**What is required:** Although the records contain pictures, only their text should be reproduced, exactly as written.

Items from a dataset:
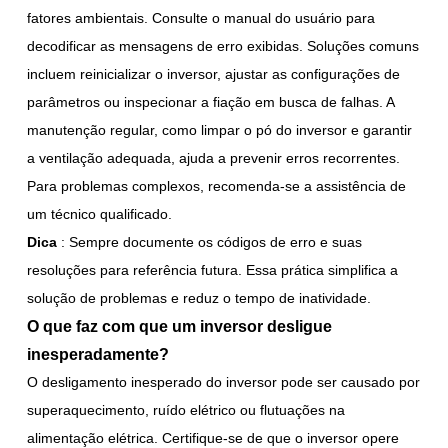
fatores ambientais. Consulte o manual do usuário para
decodificar as mensagens de erro exibidas. Soluções comuns
incluem reinicializar o inversor, ajustar as configurações de
parâmetros ou inspecionar a fiação em busca de falhas. A
manutenção regular, como limpar o pó do inversor e garantir
a ventilação adequada, ajuda a prevenir erros recorrentes.
Para problemas complexos, recomenda-se a assistência de
um técnico qualificado.
Dica
: Sempre documente os códigos de erro e suas
resoluções para referência futura. Essa prática simplifica a
solução de problemas e reduz o tempo de inatividade.
O que faz com que um inversor desligue
inesperadamente?
O desligamento inesperado do inversor pode ser causado por
superaquecimento, ruído elétrico ou flutuações na
alimentação elétrica. Certifique-se de que o inversor opere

**Output of the exercise:**
fatores ambientais. Consulte o manual do usuário para
decodificar as mensagens de erro exibidas. Soluções comuns
incluem reinicializar o inversor, ajustar as configurações de
parâmetros ou inspecionar a fiação em busca de falhas. A
manutenção regular, como limpar o pó do inversor e garantir
a ventilação adequada, ajuda a prevenir erros recorrentes.
Para problemas complexos, recomenda-se a assistência de
um técnico qualificado.
Dica
: Sempre documente os códigos de erro e suas
resoluções para referência futura. Essa prática simplifica a
solução de problemas e reduz o tempo de inatividade.
O que faz com que um inversor desligue
inesperadamente?
O desligamento inesperado do inversor pode ser causado por
superaquecimento, ruído elétrico ou flutuações na
alimentação elétrica. Certifique-se de que o inversor opere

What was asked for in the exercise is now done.